The problem
Replace every "in the photo below" in the material below with "in the image below" and keep all other text the same. Leave the pictures out of your answer.

Stored items from a collection
━━━

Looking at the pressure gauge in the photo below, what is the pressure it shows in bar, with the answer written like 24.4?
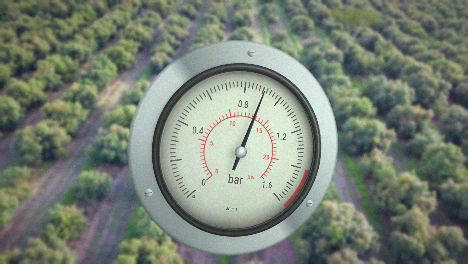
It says 0.9
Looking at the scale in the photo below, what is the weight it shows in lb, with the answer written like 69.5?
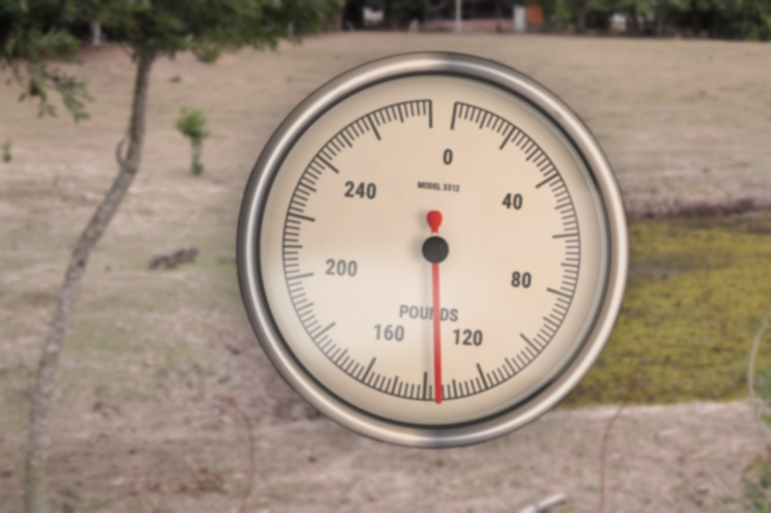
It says 136
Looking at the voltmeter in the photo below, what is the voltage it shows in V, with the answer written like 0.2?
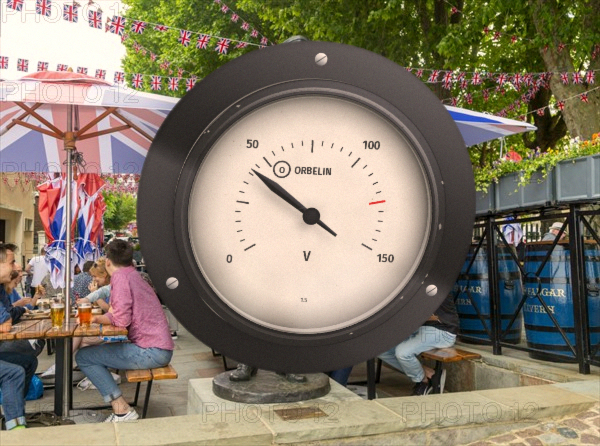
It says 42.5
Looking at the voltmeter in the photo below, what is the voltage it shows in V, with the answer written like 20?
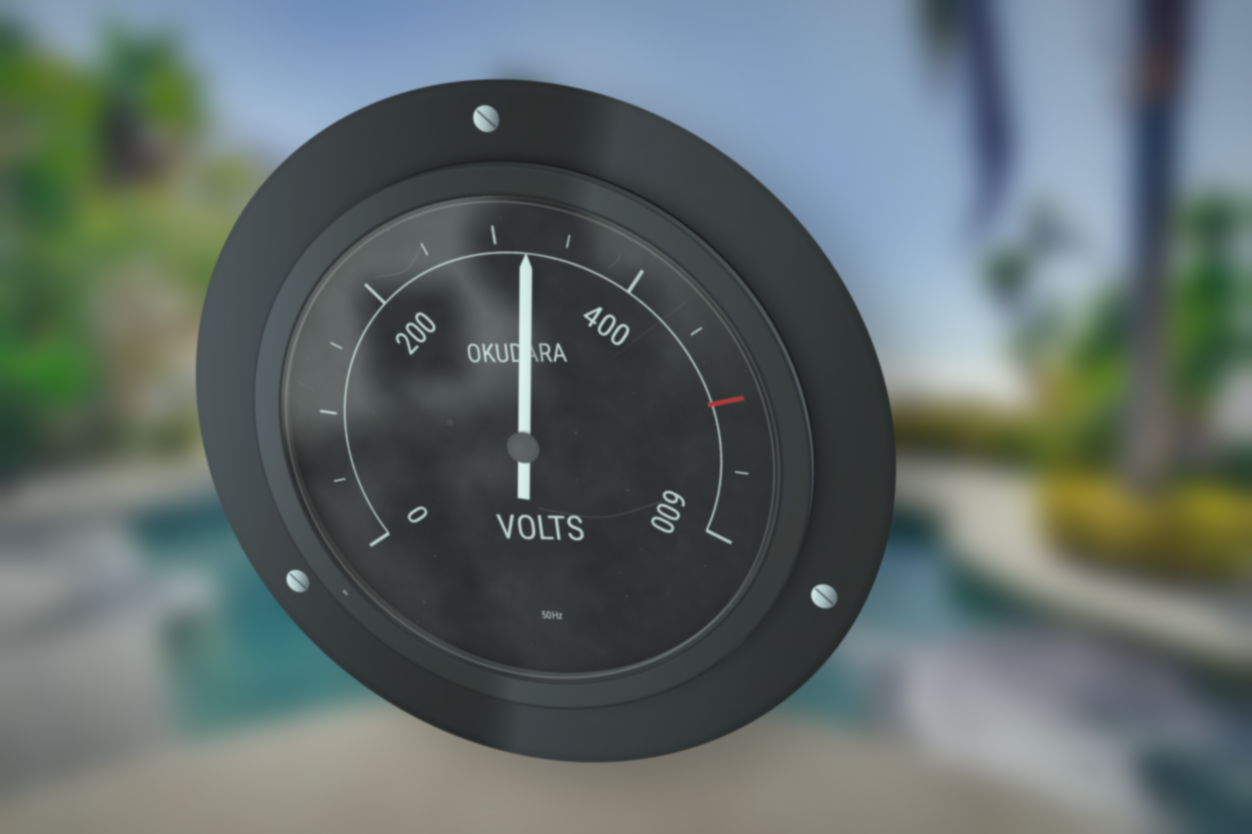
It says 325
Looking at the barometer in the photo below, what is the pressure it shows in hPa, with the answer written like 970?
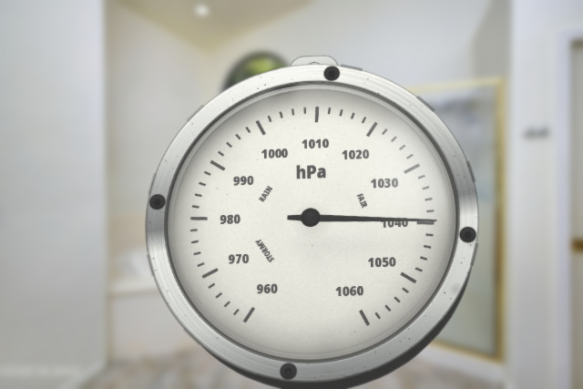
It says 1040
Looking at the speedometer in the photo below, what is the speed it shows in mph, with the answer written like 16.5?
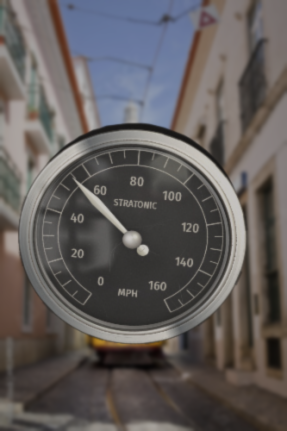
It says 55
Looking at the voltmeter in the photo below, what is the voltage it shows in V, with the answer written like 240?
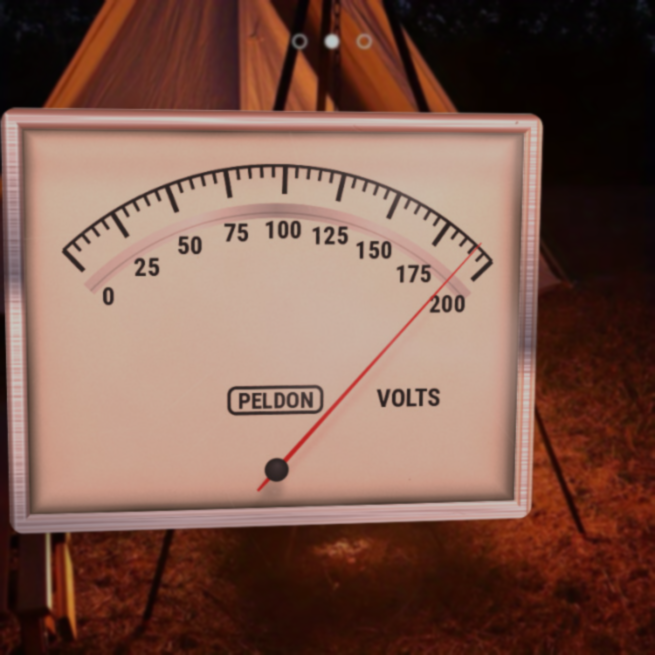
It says 190
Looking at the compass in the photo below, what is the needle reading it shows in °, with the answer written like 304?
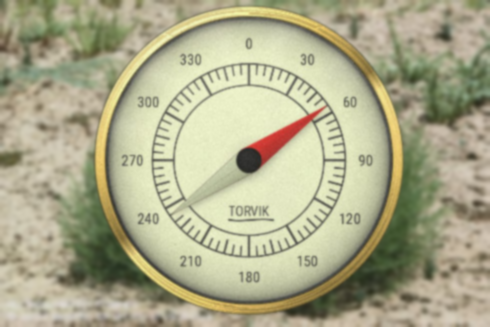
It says 55
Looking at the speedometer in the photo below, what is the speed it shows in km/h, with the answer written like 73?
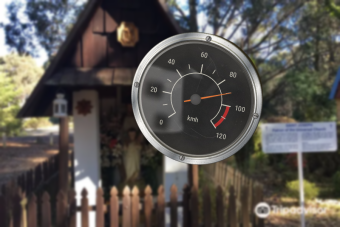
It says 90
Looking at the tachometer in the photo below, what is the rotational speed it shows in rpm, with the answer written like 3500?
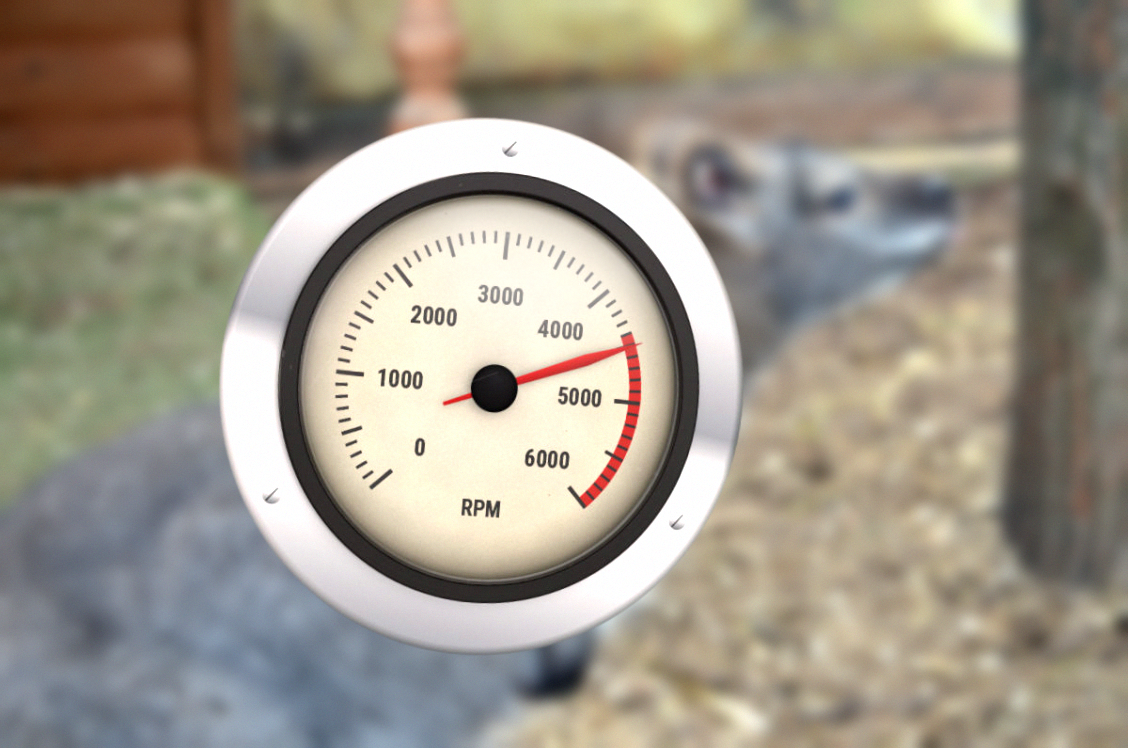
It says 4500
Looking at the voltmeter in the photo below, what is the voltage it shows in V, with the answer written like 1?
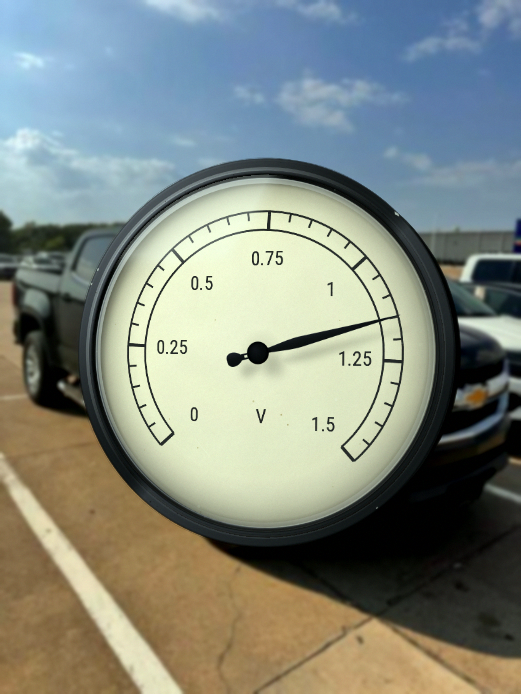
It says 1.15
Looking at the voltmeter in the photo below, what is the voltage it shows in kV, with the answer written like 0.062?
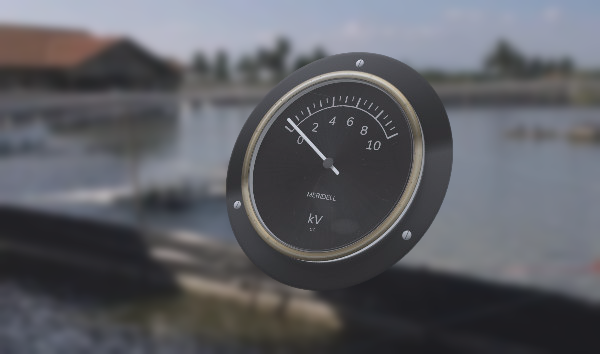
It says 0.5
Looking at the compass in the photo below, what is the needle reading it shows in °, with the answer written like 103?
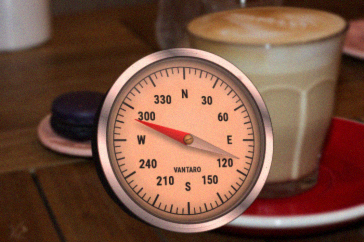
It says 290
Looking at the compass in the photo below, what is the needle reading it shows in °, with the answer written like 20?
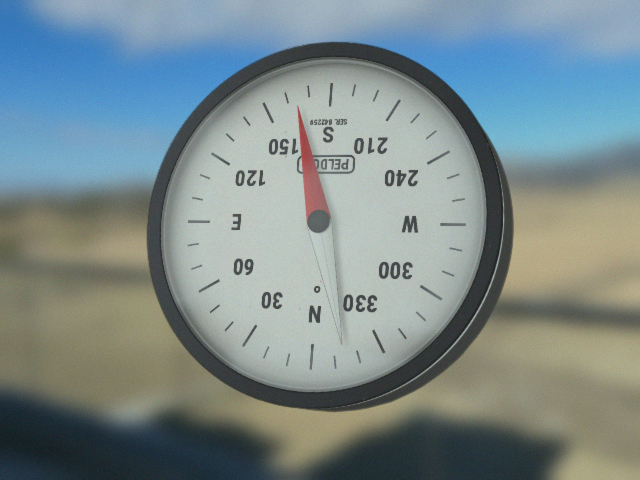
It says 165
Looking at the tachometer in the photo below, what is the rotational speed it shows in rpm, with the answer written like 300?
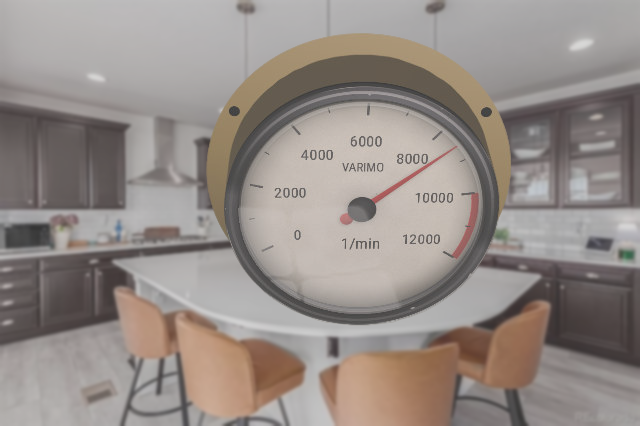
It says 8500
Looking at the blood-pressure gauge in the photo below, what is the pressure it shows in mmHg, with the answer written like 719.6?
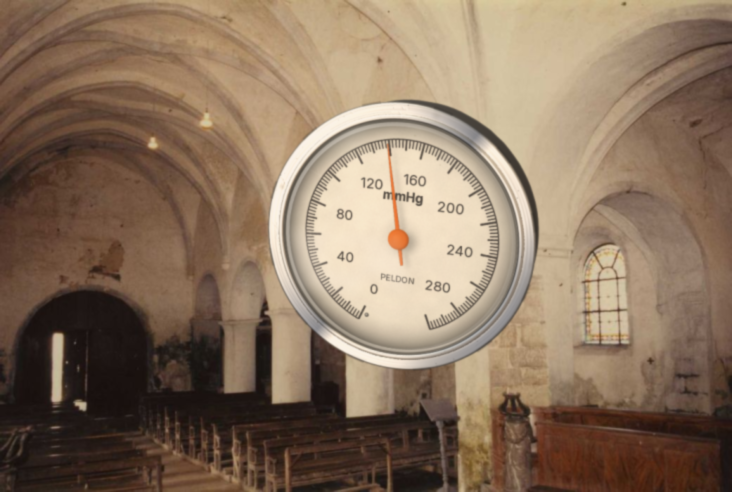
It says 140
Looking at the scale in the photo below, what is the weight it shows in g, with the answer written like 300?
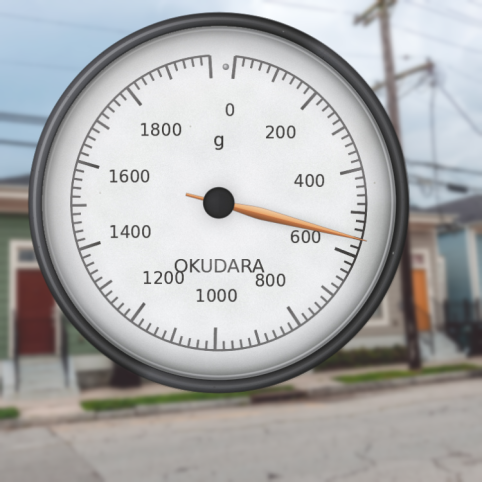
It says 560
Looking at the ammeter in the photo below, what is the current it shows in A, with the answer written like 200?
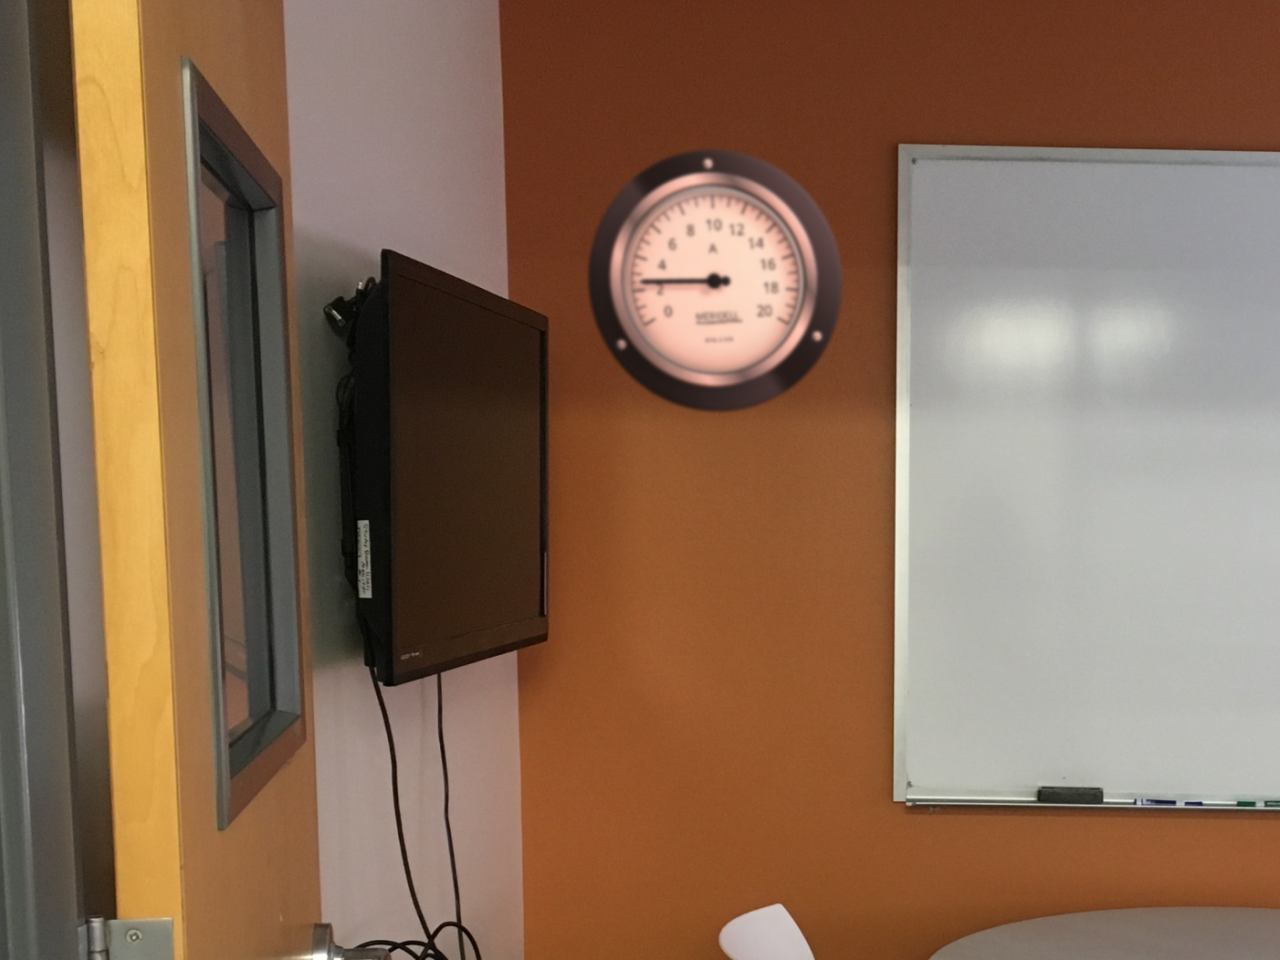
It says 2.5
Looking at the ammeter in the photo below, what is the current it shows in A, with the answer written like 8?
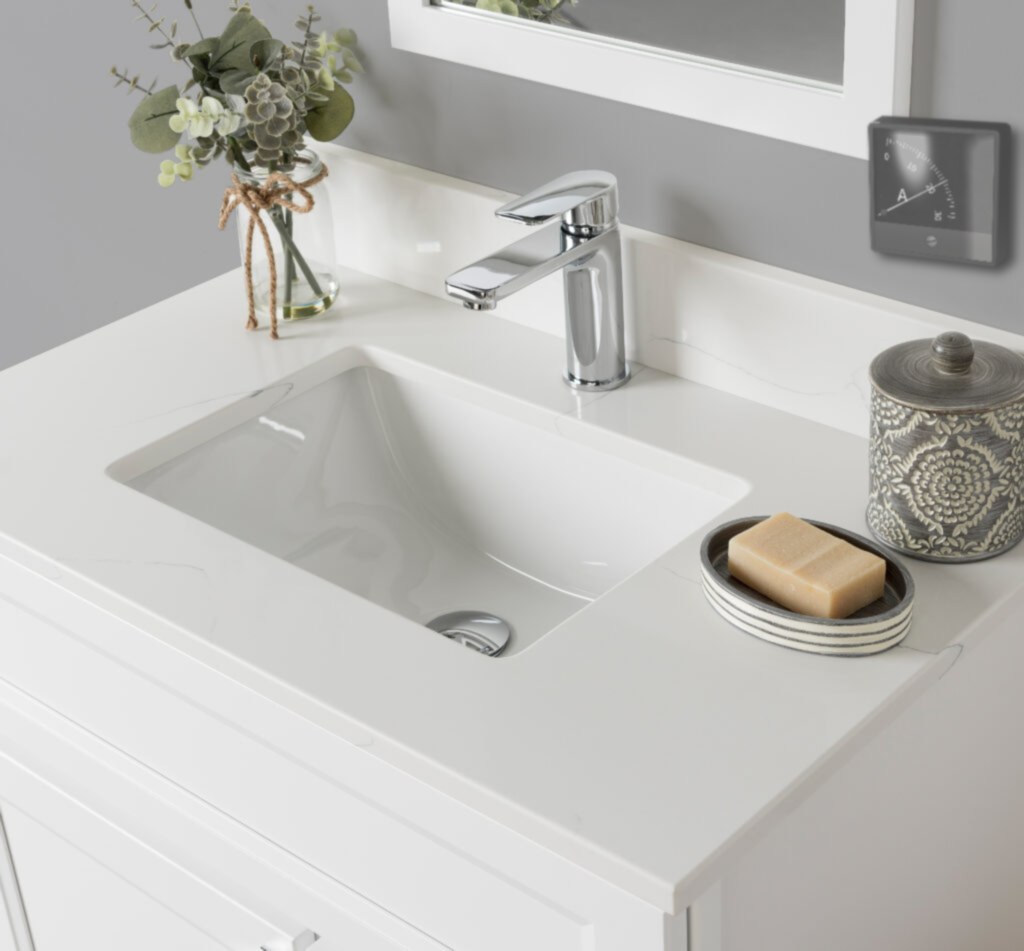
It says 20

━━━

Solution for this exercise
Looking at the pressure gauge in the image below, what is the pressure it shows in bar, with the answer written like 24.4?
It says 0.9
Looking at the scale in the image below, what is the weight it shows in lb, with the answer written like 69.5?
It says 136
Looking at the voltmeter in the image below, what is the voltage it shows in V, with the answer written like 0.2?
It says 42.5
Looking at the voltmeter in the image below, what is the voltage it shows in V, with the answer written like 20?
It says 325
Looking at the barometer in the image below, what is the pressure it shows in hPa, with the answer written like 970?
It says 1040
Looking at the speedometer in the image below, what is the speed it shows in mph, with the answer written like 16.5?
It says 55
Looking at the voltmeter in the image below, what is the voltage it shows in V, with the answer written like 240?
It says 190
Looking at the compass in the image below, what is the needle reading it shows in °, with the answer written like 304?
It says 55
Looking at the speedometer in the image below, what is the speed it shows in km/h, with the answer written like 73?
It says 90
Looking at the tachometer in the image below, what is the rotational speed it shows in rpm, with the answer written like 3500?
It says 4500
Looking at the voltmeter in the image below, what is the voltage it shows in V, with the answer written like 1?
It says 1.15
Looking at the voltmeter in the image below, what is the voltage it shows in kV, with the answer written like 0.062?
It says 0.5
Looking at the compass in the image below, what is the needle reading it shows in °, with the answer written like 103?
It says 290
Looking at the compass in the image below, what is the needle reading it shows in °, with the answer written like 20?
It says 165
Looking at the tachometer in the image below, what is the rotational speed it shows in rpm, with the answer written like 300?
It says 8500
Looking at the blood-pressure gauge in the image below, what is the pressure it shows in mmHg, with the answer written like 719.6?
It says 140
Looking at the scale in the image below, what is the weight it shows in g, with the answer written like 300?
It says 560
Looking at the ammeter in the image below, what is the current it shows in A, with the answer written like 200?
It says 2.5
Looking at the ammeter in the image below, what is the current it shows in A, with the answer written like 8?
It says 20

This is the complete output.